The use of a translation algorithm that converts the compositional modelling problem into an aDCSP allows criteria to be formalised. More importantly, it also enables efficient, existing and future, aDCSP solution techniques to be effectively applied to solving compositional modelling problems.

The extension of the aDCSPs with (order-of-magnitude) preferences (to
form aDPCSPs) also permits the incorporation of softer requirements in
the compositional modelling problem. In this paper,
order-of-magnitude preferences have been employed to express the
appropriateness of alternative model types for certain phenomena.
While such considerations may be described by hard constraints in the
physical systems domain^{3}, they are more
subjective in less understood problem domains, such as the ecological
modelling domain. The approach presented herein provides a means to
capture and represent the subtlety of the flexible model design
decisions.

The theoretical ideas presented in this article have been applied to real-world ecological modelling problems. In this paper, it has been demonstrated how the resultant compositional modeller can be employed to create a repository of population dynamics models. The approach has also been applied to automated model construction of large and complex ecosystems such as the MODMED model of Mediterranean vegetation [23], as reported by Keppens [18].

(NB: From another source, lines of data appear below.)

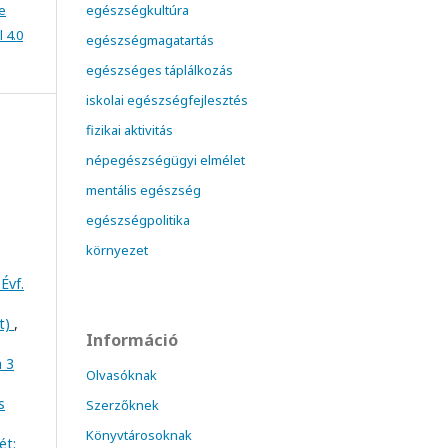
e
egészségkultúra
 4.0
egészségmagatartás
egészséges táplálkozás
iskolai egészségfejlesztés
fizikai aktivitás
népegészségügyi elmélet
mentális egészség
egészségpolitika
környezet
Évf.
at)
,
Információ
m 3
Olvasóknak
s
Szerzőknek
Könyvtárosoknak
ét: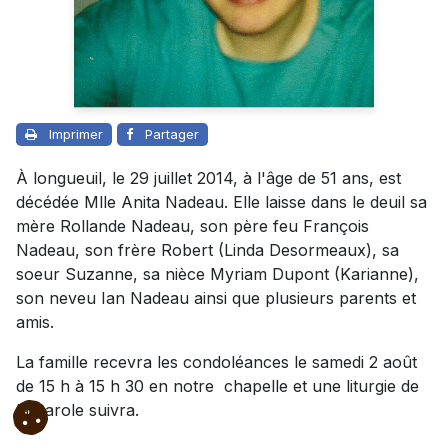
Imprimer
Partager
À longueuil, le 29 juillet 2014, à l'âge de 51 ans, est
décédée Mlle Anita Nadeau. Elle laisse dans le deuil sa
mère Rollande Nadeau, son père feu François
Nadeau, son frère Robert (Linda Desormeaux), sa
soeur Suzanne, sa nièce Myriam Dupont (Karianne),
son neveu Ian Nadeau ainsi que plusieurs parents et
amis.
La famille recevra les condoléances le samedi 2 août
de 15 h à 15 h 30 en notre chapelle et une liturgie de
la Parole suivra.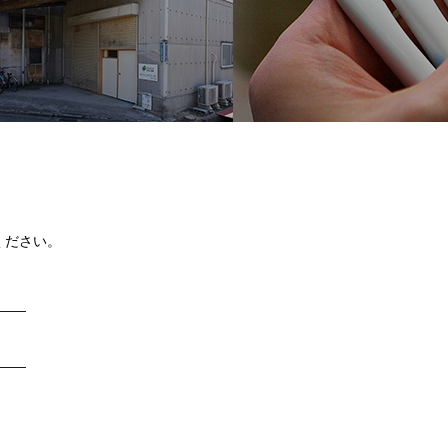
ください。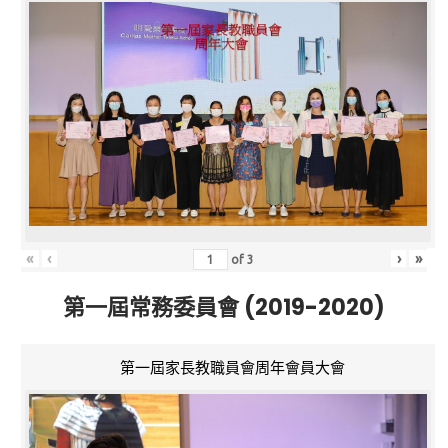
«
‹
›
»
of
3
第一屆常務委員會 (2019-2020)
第一屆家長教職員會周年會員大會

There are some practical and theoretical issues that need to be addressed, however. On the practical side, the types of ecological model design decisions, as represented by the assumptions and assumption classes, and as supported by the inference mechanisms, should be extended. Ecological systems tend to involve interrelated populations of individuals, instead of functional compositions of individual components as with physical systems. One particularly important type of design decision in ecological modelling is therefore granularity. This requires the introduction of novel representation formalisms and inference mechanisms such as aggregation and disaggregation. Initial work for considering populations as single entities and for dividing such entities into sub-populations when necessary has been carried out [19]. Integration of such work into the present aDPCSP framework requires further investigation.

On the theoretical side, the analysis of the complexity of the present approach is rather informal. Much remains to be done in this regard, especially when comparing to the complexity of existing compositional modellers. For this comparison, additional work will be required to adapt the current translation procedure to suit existing compositional modelling problems. Most compositional modellers are of exponential complexity, however. As they employ problem-specific solution algorithms, little is known about opportunities for improving their efficiency. This work hopes to be a first step toward further understanding this important issue.